During the debate over the Đại Việt (present-day northern Vietnam question in 1537–1541, Guo advocated launching an invasion of Đại Việt, overthrowing the Mạc dynasty, which controlled most of the country, and restoring a legitimate ruler from the Lê dynasty. Because of the difficulties and costs involved, however, the invasion proposal was abandoned, and the disputes with Đại Việt were ultimately resolved through diplomatic means. Guo, along with several other high-ranking officials, was rewarded for his constructive contributions to the discussions on Đại Việt.

Guo was also active in literary pursuits. In his historical work Sanjia shidian, he presented the histories of the families of three generals who contributed to the founding of the Ming dynasty: Xu Da, Mu Ying, and Guo Ying. He is also credited with the authorship of the Yinglie zhuan, a novel recounting the founding of the Ming dynasty.
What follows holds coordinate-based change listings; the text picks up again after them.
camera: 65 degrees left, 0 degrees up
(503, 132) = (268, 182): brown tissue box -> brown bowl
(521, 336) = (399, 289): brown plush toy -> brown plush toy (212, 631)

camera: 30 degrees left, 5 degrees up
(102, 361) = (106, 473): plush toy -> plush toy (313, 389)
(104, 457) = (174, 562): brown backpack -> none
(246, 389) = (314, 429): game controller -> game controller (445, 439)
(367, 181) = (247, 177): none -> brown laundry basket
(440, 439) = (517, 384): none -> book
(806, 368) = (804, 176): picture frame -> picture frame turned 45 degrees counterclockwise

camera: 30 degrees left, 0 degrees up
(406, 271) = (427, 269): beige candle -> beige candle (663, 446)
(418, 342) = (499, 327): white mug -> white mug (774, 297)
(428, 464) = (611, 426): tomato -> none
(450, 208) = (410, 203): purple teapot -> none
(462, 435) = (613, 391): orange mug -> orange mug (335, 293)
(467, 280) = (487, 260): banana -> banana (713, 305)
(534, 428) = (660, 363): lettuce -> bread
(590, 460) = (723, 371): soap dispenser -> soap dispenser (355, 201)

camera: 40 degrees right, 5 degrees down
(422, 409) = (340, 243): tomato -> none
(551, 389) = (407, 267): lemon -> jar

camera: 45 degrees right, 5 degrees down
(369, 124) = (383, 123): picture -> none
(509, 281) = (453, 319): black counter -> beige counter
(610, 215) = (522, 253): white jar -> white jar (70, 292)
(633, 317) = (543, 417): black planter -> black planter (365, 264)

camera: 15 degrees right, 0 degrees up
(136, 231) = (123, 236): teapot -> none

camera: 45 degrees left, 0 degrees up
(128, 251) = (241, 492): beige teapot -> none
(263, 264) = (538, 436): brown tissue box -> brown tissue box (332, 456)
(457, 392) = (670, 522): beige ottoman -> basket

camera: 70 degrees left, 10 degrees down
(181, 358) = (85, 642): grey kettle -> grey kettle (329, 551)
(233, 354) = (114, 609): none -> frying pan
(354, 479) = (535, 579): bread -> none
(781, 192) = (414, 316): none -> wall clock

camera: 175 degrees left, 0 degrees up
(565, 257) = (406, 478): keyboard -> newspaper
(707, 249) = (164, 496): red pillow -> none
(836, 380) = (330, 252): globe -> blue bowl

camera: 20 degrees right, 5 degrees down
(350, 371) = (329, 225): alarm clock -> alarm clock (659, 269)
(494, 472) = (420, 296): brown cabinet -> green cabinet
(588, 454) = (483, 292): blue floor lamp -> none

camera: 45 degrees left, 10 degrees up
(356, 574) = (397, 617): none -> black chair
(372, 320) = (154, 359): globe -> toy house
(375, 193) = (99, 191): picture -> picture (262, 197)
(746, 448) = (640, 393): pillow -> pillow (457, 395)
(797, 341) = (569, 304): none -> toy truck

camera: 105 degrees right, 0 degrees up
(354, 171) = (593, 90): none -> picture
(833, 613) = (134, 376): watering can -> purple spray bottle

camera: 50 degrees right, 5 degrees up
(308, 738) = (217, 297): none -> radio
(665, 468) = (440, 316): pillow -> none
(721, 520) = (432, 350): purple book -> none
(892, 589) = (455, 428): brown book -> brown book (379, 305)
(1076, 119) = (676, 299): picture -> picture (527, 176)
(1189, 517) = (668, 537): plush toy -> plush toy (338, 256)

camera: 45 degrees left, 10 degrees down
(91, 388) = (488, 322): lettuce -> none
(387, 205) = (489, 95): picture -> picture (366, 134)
Guo printed editions of the famous novels Water Margin and Romance of the Three Kingdoms, which became known as the Wuding edition. In the case of Water Margin, the Wuding edition, together with an edition printed by the Censorate, (Note: The Censorate also published several other works by Guo Xun, as well as works by its own officials.) represents one of the earliest known printed versions of the novel. Guo also published a collection of qu lyrics from zaju plays, several collections of Tang prose and poetry, and a rhyming dictionary. His calligraphy was likewise highly regarded.

In 1540, Guo recommended the Taoist adept Duan Chaoyong to the Emperor. Duan claimed that he could prepare an elixir of life and transform ordinary metals into silver and gold. He presented the Emperor with silver vessels supposedly capable of prolonging life, as well as 10,000 liang (approximately 370 kg) of silver. The Emperor initially received him with enthusiasm, but Duan was later exposed as a fraud and was executed in March 1543.

==Downfall==
Guo had a long-standing rivalry with the official Xia Yan, who became grand secretary in 1536. Both men competed for the Emperor's favor, and Xia secretly encouraged accusations against Guo for various illegal activities. In 1541, the censors again accused Guo of numerous crimes, including using state funds and labor allocated for government construction projects and the state transportation system for his private purposes, illegally seizing land and property, engaging in illicit commercial activities, and oppressing the populace. A subsequent investigation revealed that high-ranking officials owned around a thousand shops in Beijing and its surrounding areas, with Guo owning more of them than anyone else. It also found that Guo had imprisoned and tortured people with whom he was in disputes, even though they had committed no legal offenses. Guo defended himself by arguing that the land and shops he owned were legally leased out, and that businesses operated in his name were managed by agents whose activities he neither supervised nor controlled. The Emperor initially showed little inclination to punish him. However, in August 1541, Guo refused an order to investigate conditions in the Beijing garrison because he felt insulted by the appointment of two civilian officials as his assistants. Guo's refusal angered the Emperor, who ordered Guo's imprisonment when another accusation was submitted in October 1541. Guo died in prison on 15 November 1542.

Eight years later, Guo Xun's son Guo Shouqian petitioned the Emperor for the restoration of the title Marquis of Wuding. The Emperor approved the request. Guo Shouqian's descendants continued to hold the title until 1643, when the rebel army of Li Zicheng killed the last marquis Guo Peimin.